Quiero hablar de la relación del bocata calamares con Madrid y explicar las razones del éxito de ese sándwich. Un clásico de la ciudad junto a las papas bravas y la oreja a la plancha.
El bocadillo de calamares comenzó a cobrar fama en el Madrid de la década del 40, cuando la ciudad, destruida por la guerra, sufría penurias y desabastecimiento. Eran años duros y lo popular tenía que ser extremadamente barato y calórico. En las cartas de los bares castizos todavía se encuentran rastro de esa comida de supervivencia: callos, zarajos (tripa del cordero), gallinejas (chinchulines de cordero), riñones… Los calamares que se utilizaban eran la casquería del mar de aquella época.
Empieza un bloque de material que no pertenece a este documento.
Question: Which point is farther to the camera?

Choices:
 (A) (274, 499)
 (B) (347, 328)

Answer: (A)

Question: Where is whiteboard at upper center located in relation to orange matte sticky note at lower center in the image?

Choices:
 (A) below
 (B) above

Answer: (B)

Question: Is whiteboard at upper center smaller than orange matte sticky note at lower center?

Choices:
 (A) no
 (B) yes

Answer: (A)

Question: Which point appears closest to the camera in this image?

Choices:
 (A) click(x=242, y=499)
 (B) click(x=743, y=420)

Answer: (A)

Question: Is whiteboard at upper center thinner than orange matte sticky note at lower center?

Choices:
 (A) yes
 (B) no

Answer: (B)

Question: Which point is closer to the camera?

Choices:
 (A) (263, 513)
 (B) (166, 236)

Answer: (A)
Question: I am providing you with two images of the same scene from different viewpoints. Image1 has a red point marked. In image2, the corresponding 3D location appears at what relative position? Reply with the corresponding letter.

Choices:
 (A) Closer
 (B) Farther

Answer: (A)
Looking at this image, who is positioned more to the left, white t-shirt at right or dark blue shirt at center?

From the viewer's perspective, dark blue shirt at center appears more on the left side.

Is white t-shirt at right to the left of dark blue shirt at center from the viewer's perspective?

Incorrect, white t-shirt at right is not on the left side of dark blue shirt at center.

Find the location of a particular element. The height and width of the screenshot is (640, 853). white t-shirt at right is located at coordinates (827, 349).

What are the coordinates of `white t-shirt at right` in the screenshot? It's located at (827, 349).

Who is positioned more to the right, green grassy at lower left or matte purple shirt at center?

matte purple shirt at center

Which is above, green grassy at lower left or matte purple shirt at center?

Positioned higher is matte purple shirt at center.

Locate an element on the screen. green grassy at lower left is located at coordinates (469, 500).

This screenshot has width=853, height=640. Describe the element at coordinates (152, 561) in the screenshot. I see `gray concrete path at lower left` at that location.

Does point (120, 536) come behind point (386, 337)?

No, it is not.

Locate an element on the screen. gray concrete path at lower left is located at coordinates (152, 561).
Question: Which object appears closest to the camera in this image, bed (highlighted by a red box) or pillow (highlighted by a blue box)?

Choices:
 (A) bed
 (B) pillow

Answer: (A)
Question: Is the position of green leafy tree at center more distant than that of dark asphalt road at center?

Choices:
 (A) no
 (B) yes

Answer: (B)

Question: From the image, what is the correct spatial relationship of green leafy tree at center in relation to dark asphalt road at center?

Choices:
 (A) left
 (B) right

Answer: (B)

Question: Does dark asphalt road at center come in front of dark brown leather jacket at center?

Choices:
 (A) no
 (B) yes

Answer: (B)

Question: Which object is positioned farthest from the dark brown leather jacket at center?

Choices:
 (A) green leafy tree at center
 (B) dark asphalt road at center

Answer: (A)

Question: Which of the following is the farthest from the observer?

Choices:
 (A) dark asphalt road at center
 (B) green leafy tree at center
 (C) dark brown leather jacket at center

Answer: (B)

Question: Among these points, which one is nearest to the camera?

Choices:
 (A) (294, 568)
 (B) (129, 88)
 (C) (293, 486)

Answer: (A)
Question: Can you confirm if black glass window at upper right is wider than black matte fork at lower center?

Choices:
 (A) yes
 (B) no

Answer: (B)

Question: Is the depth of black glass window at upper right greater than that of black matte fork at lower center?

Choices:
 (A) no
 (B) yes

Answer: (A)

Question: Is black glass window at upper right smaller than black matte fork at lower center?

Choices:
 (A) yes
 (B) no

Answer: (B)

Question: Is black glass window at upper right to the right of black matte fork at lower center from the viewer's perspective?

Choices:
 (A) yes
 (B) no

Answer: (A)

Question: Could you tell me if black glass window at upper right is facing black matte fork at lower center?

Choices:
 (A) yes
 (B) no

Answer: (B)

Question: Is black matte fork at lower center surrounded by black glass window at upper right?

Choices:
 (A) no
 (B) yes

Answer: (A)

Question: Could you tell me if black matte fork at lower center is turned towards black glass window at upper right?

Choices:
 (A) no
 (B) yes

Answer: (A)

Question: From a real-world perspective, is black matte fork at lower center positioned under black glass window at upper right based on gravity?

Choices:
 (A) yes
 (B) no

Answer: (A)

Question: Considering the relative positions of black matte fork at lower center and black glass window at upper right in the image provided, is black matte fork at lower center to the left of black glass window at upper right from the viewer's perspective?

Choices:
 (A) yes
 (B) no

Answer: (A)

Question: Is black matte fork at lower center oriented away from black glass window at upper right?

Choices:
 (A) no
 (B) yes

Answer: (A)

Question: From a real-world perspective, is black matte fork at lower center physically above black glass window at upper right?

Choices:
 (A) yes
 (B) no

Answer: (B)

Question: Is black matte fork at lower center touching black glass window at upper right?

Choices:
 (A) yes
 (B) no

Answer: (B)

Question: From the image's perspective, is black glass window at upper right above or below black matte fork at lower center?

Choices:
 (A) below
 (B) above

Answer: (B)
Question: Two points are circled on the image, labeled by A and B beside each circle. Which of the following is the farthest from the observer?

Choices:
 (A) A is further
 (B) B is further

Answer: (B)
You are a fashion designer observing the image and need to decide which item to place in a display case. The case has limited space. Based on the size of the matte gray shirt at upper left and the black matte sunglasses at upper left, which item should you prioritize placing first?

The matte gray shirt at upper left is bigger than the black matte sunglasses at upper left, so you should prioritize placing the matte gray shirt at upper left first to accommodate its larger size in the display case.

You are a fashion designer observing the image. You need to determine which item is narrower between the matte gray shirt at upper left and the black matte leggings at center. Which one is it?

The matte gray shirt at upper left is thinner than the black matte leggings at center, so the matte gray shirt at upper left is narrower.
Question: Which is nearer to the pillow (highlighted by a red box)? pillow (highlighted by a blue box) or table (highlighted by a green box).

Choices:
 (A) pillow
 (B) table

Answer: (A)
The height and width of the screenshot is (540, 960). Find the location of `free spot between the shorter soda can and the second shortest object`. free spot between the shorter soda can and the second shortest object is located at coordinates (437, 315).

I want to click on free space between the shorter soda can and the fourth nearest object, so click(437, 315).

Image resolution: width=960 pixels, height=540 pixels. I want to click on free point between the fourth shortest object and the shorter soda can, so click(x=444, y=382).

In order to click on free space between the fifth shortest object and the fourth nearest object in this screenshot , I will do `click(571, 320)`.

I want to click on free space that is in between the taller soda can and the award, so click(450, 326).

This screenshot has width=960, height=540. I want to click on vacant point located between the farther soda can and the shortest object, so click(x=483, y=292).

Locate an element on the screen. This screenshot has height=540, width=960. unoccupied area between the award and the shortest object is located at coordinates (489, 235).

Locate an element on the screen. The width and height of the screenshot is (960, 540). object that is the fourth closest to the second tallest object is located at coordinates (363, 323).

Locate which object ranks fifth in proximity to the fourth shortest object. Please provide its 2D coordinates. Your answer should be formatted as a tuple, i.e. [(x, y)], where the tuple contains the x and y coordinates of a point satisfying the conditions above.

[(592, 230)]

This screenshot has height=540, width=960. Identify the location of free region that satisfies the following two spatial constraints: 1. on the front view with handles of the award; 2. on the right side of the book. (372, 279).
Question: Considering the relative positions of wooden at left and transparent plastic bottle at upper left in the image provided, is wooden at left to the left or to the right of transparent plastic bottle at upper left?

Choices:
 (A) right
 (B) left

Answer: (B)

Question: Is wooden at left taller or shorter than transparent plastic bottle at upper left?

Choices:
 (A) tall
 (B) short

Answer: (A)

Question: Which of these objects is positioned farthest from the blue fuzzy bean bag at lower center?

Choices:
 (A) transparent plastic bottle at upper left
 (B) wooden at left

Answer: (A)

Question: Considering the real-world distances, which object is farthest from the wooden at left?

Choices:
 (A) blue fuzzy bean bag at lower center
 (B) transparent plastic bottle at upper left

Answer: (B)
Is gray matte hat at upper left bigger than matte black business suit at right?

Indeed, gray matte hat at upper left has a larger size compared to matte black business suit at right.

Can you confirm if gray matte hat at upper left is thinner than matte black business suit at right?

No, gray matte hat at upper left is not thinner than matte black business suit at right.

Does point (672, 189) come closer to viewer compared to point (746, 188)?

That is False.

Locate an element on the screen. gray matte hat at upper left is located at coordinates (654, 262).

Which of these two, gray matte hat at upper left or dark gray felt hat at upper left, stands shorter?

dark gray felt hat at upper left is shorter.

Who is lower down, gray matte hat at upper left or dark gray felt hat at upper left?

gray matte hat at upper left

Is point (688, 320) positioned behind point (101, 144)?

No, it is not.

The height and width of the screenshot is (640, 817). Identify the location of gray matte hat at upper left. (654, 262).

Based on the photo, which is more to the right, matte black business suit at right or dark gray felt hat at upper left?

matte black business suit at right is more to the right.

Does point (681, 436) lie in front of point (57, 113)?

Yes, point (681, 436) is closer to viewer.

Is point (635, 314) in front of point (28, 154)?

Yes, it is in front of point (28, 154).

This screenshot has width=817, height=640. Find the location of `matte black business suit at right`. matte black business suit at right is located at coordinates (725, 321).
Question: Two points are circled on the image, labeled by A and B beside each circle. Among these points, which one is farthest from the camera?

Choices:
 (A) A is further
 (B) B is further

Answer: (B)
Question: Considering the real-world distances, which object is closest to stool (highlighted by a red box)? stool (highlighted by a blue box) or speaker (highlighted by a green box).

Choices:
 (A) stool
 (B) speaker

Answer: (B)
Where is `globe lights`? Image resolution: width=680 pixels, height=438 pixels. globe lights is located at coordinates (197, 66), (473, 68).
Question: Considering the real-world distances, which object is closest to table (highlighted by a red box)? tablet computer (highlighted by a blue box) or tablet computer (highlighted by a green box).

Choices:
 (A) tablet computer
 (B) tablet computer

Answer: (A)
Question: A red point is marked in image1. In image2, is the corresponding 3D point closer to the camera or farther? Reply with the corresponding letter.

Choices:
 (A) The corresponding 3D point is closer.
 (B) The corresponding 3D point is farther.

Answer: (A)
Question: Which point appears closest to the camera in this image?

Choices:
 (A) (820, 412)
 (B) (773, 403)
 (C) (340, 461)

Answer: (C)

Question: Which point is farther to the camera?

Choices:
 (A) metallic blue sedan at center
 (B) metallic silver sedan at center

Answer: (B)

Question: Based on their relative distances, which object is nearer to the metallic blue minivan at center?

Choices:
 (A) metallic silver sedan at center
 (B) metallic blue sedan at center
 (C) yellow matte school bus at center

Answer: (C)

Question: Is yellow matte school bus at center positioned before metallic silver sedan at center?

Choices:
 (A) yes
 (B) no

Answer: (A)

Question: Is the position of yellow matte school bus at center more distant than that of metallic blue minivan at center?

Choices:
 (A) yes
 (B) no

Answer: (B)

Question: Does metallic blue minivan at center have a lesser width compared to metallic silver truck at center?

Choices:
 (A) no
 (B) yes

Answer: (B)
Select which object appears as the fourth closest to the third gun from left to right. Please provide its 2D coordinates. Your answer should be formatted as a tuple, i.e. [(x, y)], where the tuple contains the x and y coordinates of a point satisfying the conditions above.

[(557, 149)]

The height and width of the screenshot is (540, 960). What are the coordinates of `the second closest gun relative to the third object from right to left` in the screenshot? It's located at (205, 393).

Sobre el rastro de la casquería en la cocina popular madrileña hay una mención en la maravillosa película «La mitad del cielo» (Manuel Gutiérrez-Aragón, 1986). Esa peli es la biografía «no autorizadísima» de la dueña de Maite Commodore, uno de los primeros grandes restaurantes que se abrieron en Madrid durante la posguerra.
En «Tiempo de silencio», una novela de Luis Martín-Santos, se cuenta que los bares más famosos en ofertar el bocadillo de calamares estaban en la Plaza Mayor y sus alrededores. Muchas de esas tascas populares a duras penas, cumplían las mínimas medidas de higiene.
¿Y por qué era tan barato ese bocata y el calamar? Siempre lo más barato en el mercado de abastos es el producto a punto de pudrirse. El pescado en esas condiciones se vende a precios de risa y se enmascara su sabor rebozándolo, friéndolo a alta temperatura y rezando para que el proceso mate la maldad intrínseca y enmascare el mal olor.
Lo más barato del calamar se encuentra en los restos que quedan en los recipientes o en las cajas donde vienen empaquetados. Las tripas del animal ya están podridas y huelen mal pero la carne blanca permanece intacta. Es más, las tripas podridas generan un ácido que la ablanda el producto y lo hace más apetitoso.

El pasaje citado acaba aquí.